**WRITTEN TASK**.
Edit the material below so that each "series" becomes "line", leave everything else unchanged, and omit the pictures from your answer.

[Opening PROVIDED RECORDS section]

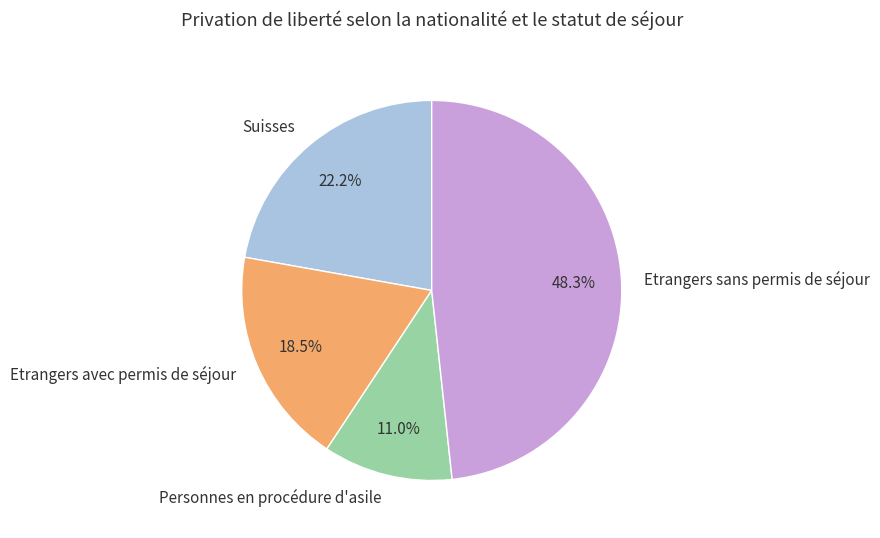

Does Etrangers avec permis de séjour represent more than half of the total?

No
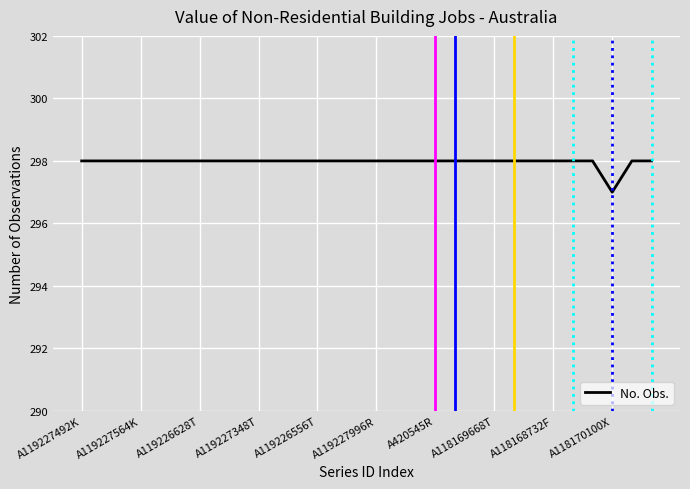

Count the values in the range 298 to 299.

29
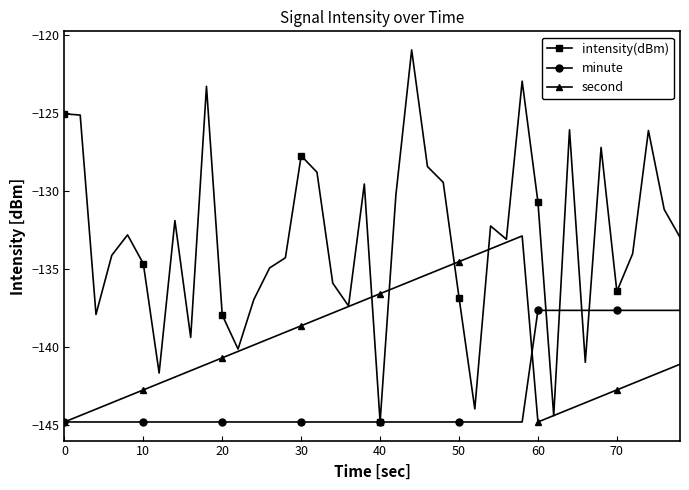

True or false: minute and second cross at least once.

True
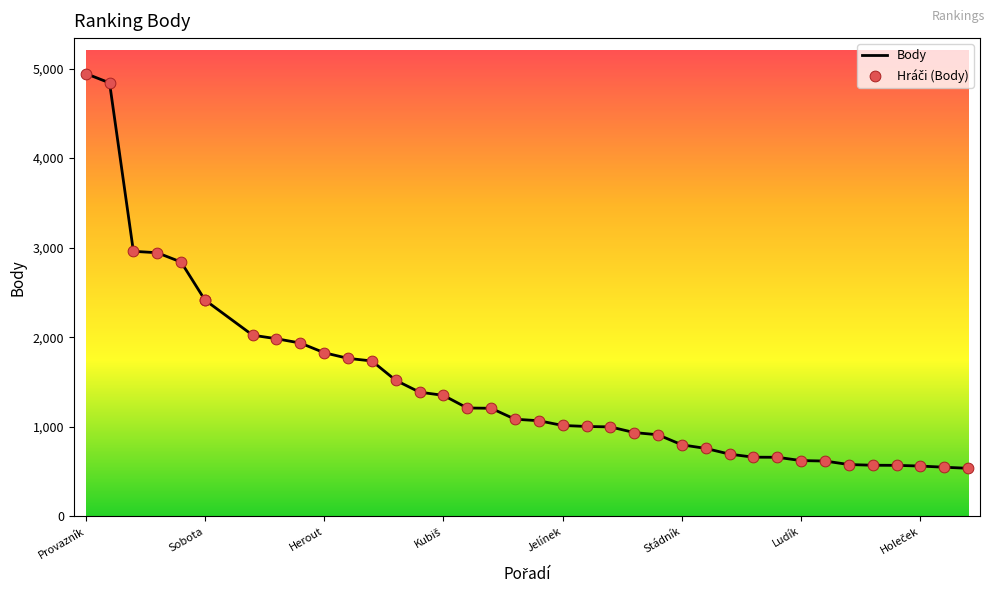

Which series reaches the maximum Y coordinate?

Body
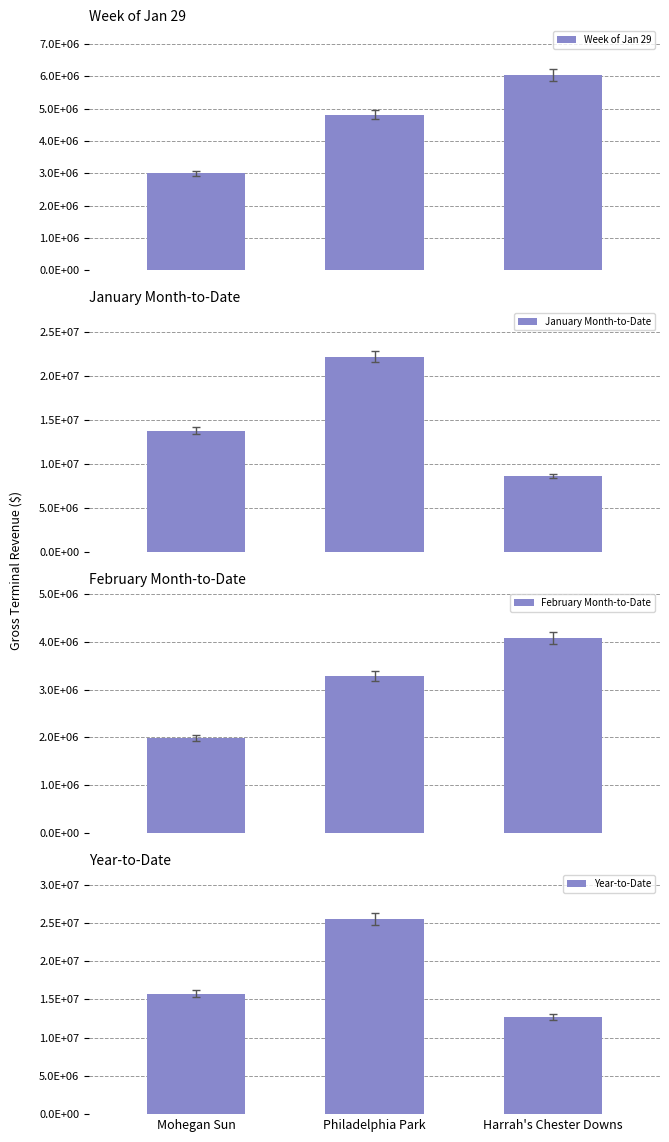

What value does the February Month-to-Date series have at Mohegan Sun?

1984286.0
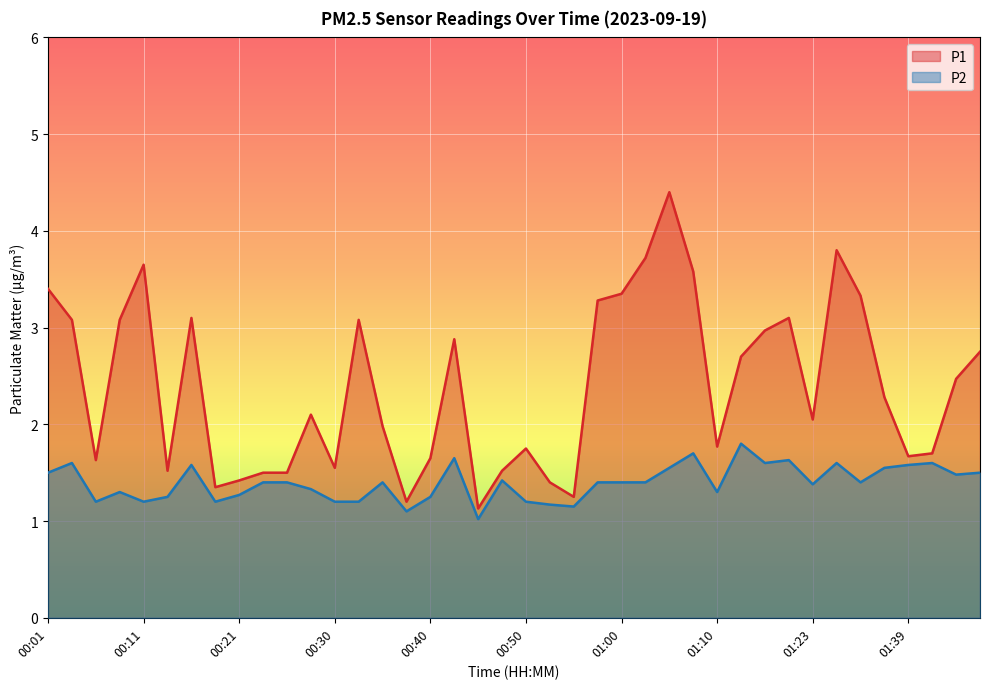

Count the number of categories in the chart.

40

[Closing PROVIDED RECORDS section]

**RESPONSE BELOW**.
Does Etrangers avec permis de séjour represent more than half of the total?

No

Count the values in the range 298 to 299.

29

True or false: minute and second cross at least once.

True

Which line reaches the maximum Y coordinate?

Body

What value does the February Month-to-Date line have at Mohegan Sun?

1984286.0

Count the number of categories in the chart.

40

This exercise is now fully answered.